The Children’s Advocacy Center also provided a support group for my parents, younger sister, and individual counseling. It became a safe place to begin my long road to healing during such a traumatic time in my life.
The Children’s Advocacy Center helped our family for a year and a half and it was all free. What could have cost thousands of dollars if we went for help through a private practice ended up cost us nothing. Being a 501c3 nonprofit they do not charge families.
I made a promise to myself 20 years ago that one day I would come back and show my appreciation for the help they provided me at such a difficult scary time in my life. 15 years later I walked back into that center with every Chicago news team, the Governor of Illinois, along with other legislators, and child abuse prevention educators. They were all there to watch Erin's Law be signed by Governor Quinn. The law that requires children be taught personal body safety in school once a year. I have made it my mission to pass Erin's Law in all 50 states. So far 35 have. I wanted my law that gives kids a voice to be signed in the place I found my voice. I would not have passed Erin's Law in 35 states to give children the voice I never had if I did not have the CAC there in my life to help me reclaim my voice and heal.
With state funding in Illinois continuing to be cut back for nonprofits CAC's must get funds from donors in order to keep their lights on, water running, and providing such important help for abused children.
I now serve on the board for Children Advocacy Centers of Illinois. I once was the client in a CAC now I am making it my mission to make sure other children receive the same support I did 20 years ago. Without CAC's many abused children would never get any help.
I've shared my story with millions since then from Oprah, Today, CNN, GMA, People Magazine, Time Magazine, Glamour Magazine, among many others.
I am trying to raise $20,000 for Children's Advocacy Centers of Illinois by Giving Tuesday which is November 27th. Giving Tuesday is a day to donate to a 501c3 nonprofit. Your donation is tax deductible and you will receive an emailed receipt after donating. Will you help me reach my goal by donating what you can? $5.00, $10.00, $25.00 $100.00 dollars. Can you share this and ask others to do the same.
One child abuse case at the CAC costs several thousand dollars when you add up the forensic interview, adovcates that go to court to help children through the legal system, counseling, and medical exams used for court evidence.

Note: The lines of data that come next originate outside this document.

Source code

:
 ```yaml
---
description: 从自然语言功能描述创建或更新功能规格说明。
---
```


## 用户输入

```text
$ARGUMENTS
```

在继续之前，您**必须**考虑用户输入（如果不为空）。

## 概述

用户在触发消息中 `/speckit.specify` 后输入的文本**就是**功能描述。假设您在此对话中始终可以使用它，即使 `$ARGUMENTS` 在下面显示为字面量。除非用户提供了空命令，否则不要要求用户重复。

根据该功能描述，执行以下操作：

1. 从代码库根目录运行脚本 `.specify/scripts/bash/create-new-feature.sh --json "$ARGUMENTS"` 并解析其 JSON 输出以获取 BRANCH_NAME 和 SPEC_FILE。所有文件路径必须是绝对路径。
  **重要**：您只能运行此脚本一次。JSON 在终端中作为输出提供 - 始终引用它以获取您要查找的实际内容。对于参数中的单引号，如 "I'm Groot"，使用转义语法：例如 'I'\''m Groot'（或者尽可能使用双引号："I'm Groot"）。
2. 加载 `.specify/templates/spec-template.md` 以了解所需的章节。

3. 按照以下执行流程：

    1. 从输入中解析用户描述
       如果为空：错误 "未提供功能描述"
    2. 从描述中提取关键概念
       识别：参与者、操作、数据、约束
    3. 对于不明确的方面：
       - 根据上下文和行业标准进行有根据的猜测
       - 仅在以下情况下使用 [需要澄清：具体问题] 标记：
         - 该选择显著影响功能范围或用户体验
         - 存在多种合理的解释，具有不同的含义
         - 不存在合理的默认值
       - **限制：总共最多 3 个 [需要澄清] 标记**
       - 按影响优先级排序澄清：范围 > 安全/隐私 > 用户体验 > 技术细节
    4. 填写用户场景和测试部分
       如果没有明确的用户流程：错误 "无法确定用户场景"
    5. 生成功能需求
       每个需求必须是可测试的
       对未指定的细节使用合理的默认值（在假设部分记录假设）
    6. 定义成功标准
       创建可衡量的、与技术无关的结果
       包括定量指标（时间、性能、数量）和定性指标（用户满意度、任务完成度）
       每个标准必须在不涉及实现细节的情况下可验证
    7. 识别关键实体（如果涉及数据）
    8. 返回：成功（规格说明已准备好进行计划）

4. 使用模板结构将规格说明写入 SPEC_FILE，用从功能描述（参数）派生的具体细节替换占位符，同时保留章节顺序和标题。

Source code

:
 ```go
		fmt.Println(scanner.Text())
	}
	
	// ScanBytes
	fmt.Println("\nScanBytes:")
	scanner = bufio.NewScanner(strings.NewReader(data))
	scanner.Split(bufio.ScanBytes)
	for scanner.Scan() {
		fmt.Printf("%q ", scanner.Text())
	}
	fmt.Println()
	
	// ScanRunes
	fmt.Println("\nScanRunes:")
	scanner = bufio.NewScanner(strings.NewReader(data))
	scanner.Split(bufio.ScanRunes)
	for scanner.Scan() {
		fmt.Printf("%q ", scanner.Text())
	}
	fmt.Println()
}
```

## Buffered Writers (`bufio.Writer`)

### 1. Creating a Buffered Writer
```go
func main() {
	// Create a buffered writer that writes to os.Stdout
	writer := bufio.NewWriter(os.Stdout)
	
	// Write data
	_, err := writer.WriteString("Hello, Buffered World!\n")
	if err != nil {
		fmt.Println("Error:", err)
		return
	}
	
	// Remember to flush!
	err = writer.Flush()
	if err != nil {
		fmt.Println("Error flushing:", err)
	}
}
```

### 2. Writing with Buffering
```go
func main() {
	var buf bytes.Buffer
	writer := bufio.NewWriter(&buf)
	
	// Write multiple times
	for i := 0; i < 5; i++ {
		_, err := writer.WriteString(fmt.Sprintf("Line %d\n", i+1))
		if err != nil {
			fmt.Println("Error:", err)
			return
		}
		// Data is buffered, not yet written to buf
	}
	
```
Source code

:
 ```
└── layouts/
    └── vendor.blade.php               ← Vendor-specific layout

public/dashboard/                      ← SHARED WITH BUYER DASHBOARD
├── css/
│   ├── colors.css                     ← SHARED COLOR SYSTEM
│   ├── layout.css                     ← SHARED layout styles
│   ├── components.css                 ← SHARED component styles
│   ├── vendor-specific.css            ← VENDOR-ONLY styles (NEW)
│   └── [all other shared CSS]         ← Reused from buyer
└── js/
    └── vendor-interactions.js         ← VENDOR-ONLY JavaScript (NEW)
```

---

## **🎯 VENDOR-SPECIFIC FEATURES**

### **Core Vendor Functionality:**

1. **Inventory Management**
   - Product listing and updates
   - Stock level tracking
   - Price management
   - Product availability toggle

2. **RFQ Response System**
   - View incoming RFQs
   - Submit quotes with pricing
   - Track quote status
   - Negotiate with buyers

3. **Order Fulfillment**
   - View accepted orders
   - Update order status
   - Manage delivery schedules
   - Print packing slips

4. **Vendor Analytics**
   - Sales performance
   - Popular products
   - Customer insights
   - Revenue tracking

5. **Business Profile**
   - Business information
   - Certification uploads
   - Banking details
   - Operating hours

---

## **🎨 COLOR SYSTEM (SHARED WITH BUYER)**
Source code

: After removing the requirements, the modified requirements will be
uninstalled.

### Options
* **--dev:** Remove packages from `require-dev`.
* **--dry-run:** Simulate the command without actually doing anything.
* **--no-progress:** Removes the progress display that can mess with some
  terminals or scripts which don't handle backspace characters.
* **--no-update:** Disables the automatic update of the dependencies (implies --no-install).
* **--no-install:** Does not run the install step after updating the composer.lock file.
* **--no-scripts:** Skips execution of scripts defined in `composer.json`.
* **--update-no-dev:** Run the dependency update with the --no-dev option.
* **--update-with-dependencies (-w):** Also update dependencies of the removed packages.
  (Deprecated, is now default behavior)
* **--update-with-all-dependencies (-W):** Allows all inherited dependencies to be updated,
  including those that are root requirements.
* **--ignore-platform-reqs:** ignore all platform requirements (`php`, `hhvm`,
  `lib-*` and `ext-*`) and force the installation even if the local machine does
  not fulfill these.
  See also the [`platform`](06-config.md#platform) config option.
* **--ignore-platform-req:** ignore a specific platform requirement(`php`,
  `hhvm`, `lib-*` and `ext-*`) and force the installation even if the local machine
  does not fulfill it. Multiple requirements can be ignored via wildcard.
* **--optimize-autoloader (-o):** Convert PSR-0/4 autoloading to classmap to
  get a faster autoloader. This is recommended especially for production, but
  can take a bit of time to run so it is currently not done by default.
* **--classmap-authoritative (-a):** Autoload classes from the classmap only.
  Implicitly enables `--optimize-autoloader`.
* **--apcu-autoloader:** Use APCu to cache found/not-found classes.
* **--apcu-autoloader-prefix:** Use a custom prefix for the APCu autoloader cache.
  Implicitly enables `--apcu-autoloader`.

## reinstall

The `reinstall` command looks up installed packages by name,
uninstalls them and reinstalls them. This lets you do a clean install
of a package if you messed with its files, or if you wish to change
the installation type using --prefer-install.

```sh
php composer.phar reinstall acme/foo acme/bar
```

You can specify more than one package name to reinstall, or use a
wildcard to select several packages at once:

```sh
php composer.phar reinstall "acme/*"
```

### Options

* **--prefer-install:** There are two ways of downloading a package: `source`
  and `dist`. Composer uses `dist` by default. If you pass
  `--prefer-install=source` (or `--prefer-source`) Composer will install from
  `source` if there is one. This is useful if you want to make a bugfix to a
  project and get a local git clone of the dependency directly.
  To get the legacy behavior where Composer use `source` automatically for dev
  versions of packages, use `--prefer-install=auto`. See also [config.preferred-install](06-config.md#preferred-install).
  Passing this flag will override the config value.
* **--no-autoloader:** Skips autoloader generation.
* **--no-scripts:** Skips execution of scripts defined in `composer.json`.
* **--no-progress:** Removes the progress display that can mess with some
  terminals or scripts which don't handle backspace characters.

CACI is an accredited chapter of the National Children's Alliance.
The CACI exists to improve the multi-disciplinary response to child sexual abuse and severe physical abuse. Our mission is to support CACs and MDTs so that they can in turn support children and their
families through the investigation and treatment process following an allegation of child abuse. We strive to ensure that each and every child in Illinois have access to quality child advocacy center services and proper follow up treatment in order to best heal the trauma that they have experienced.
Thank you for your support and helping me reach my goal.